Work to be completed> Filter the records below down to lines containing "газета".

Task material>

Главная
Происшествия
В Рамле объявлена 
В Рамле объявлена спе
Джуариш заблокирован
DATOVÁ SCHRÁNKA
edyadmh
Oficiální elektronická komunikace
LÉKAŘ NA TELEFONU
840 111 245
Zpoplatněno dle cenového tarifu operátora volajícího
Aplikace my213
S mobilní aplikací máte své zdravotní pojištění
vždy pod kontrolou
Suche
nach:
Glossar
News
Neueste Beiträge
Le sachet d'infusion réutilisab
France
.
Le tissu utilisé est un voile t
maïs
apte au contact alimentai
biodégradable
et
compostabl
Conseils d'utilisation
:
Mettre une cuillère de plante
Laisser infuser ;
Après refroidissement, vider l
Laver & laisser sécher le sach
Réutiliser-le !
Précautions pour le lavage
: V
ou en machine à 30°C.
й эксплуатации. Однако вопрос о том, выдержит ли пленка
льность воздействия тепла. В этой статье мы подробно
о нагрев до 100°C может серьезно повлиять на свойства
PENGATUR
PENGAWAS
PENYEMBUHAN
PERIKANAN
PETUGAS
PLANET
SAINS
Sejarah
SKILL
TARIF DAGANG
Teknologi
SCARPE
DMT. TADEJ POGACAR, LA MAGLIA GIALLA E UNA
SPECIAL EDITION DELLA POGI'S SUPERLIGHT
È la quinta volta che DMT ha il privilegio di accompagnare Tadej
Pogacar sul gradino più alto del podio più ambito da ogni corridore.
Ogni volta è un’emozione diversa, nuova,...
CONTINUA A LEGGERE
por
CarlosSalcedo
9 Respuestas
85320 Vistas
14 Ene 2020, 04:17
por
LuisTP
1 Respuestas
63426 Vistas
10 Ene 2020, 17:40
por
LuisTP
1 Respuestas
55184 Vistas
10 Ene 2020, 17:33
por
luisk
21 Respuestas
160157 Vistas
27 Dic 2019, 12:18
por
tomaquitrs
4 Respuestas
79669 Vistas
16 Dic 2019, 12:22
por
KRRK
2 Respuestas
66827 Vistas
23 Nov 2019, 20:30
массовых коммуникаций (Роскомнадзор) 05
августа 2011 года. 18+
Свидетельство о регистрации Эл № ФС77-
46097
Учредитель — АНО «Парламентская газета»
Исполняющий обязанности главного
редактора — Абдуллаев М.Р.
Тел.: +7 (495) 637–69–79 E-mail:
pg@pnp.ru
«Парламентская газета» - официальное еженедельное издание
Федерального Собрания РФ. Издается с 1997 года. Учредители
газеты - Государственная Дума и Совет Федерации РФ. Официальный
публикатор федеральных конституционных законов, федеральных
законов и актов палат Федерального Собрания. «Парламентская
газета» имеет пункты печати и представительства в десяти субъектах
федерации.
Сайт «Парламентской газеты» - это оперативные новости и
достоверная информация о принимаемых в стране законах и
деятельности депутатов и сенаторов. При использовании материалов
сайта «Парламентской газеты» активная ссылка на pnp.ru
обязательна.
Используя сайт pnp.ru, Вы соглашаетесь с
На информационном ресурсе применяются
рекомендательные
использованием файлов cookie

Solution>
Учредитель — АНО «Парламентская газета»
«Парламентская газета» - официальное еженедельное издание
газета» имеет пункты печати и представительства в десяти субъектах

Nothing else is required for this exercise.